Seriously, ICC, Update Your Website

by Kevin Jon Heller

The ICC’s website is its public face. Scholars, activists, and interested laypeople — many who live in the situations under investigation — rely on it as their primary source of information about the Court’s activities. So it is imperative that the Court update its website in a timely fashion.

Time and again, however, it does not. Case in point: three new documents concerning decisions by the Libya Pre-Trial Chamber appeared for the first time today, May 13. One is dated April 24; one is dated April 26, and one is dated May 10. None is more than a few pages long, and fortunately none is particularly substantively important. But there is still no excuse — much less any justification — for making them publicly available so long after they were issued by the PTC.

Even more troubling, the April 26 document — granting a request by Ben Emmerson for leave to reply to a recent motion by Libya regarding al-Senussi — mentions that the Registrar was required to “provide a report on the status of the arrangements of the visit to Mr Al-Senussi by his Defence counsel by Friday, 3 May 2013.” That report is obviously critical, as Libya has long been lying about its efforts to arrange such a visit. According to the PTC’s decision, the Registrar’s report should have been submitted 10 days ago. Yet there is no trace of the report on the Court’s website.

The ICC always emphasizes the need for effective outreach. It should start by keeping its website up to date.

UPDATE: Mark Kersten agrees and adds additional important thoughts at Justice in Conflict.

http://opiniojuris.org/2013/05/13/the-icc-needs-to-keep-its-website-current/

9 Responses

  1. As a side matter, I’d greatly appreciate the implementation of a RSS Feed on their website.

  2. Clement,

    Agreed! I’ve often wondered why they don’t create one or more feeds; it’s not exactly difficult to set up.

  3. Kevin,
    In addition to what you mentioned correctly, other deficiency of the Court’s website is that it is not user-friendly.

  4. Hassan,

    You said it. The whole website is a nightmare to use.

  5. It seems to me that courts generally are reticent to respond to political attacks, and if one adds to that the typical slothfulness of an international organisation it is a guaranteed losing combination in any political squabble. I feel as though as it could have the snappiest website out there and still wholly fail to lift itself in the public mind. But at least it would make research easier.

  6. Rob,

    Better outreach is certainly not a sufficient condition of the ICC being perceived as legitimate. But it is definitely a necessary condition of it.

  7. I agree it is necessary, but I just don’t know much it can achieve given that the underlying institution seems to be inherently unwieldy. And located in Europe.

  8. To my knowledge there is just one person at the ICC registry uploading all those documents, so there can be a backlog. As we all know, the Court complains about insufficient financial means provided by states parties, that on their part insist that the court is too expensive. IMHO, it is not, if you compare the workload of the ICC to the STL or the ICTR.
     
     
     
     

  9. Several issues can be identified, several of which have been named already and several not.
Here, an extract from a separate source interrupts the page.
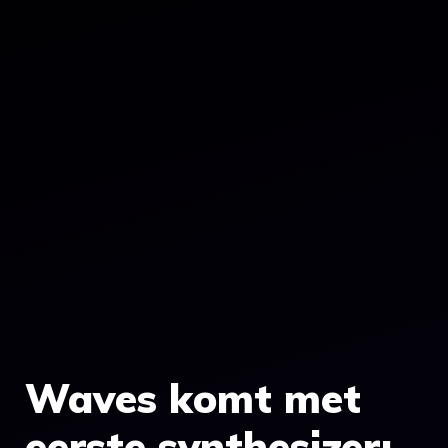
Waves komt met
eerste synthesizer:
    1. “Never suspect malice where shortage of funds could also be an explanation.”
    But of course, malice might be cited as an explanation _FOR_ a shortage of funds… ;-)

    2. A significant reason for longer delays in uploading documents is the requirement of redactions. So far, the quality and security of the redactions has been almost impeccably high. One can at times still speculate about of the content of redacted sections (and sometimes such speculations are very easy, as in the case of the second reason for judge Van den Wyngaert’s withdrawal from trial chamber V, about which Kevon Jon Heller has asked). But I have not yet witnessed any accidental slips and outings. Such diligent redactions and their counter-check on part of the court however take their time.

    3. The accused constantly and permanently diffuse briefs and applications to the media, long before they are uploaded to the court server and thus made public.
    Some of the complicit journalist cooperate in this scheme because they are paid by the accused’s “media litigation departments”. Other do so out of the perceived pressure of competition. Very frequenty however, such pre-distributed excerpts are doctored and tailored to meet the accused’s needs and intent. A very good example is the near-total silence that the Kenyan media studiously uphold about the ongoing article 70 investigation. They are very important because they can results in warrants of arrest, and that exactly is the cause why they are not even mentioned to the Kenyan public.

    4. The OTP’s outreach section does much less than it could do.
    While a certain amount of restraint is laudable in case of an independent neutral prosecution (civil law style), such as the OTP is, one might be inclined to say that OTP is at least co-responsible for the present credibility deficit of the court in Africa, because it does not speedily and efficiently rebut or correct wrong renderings on part of the accused’s media departments.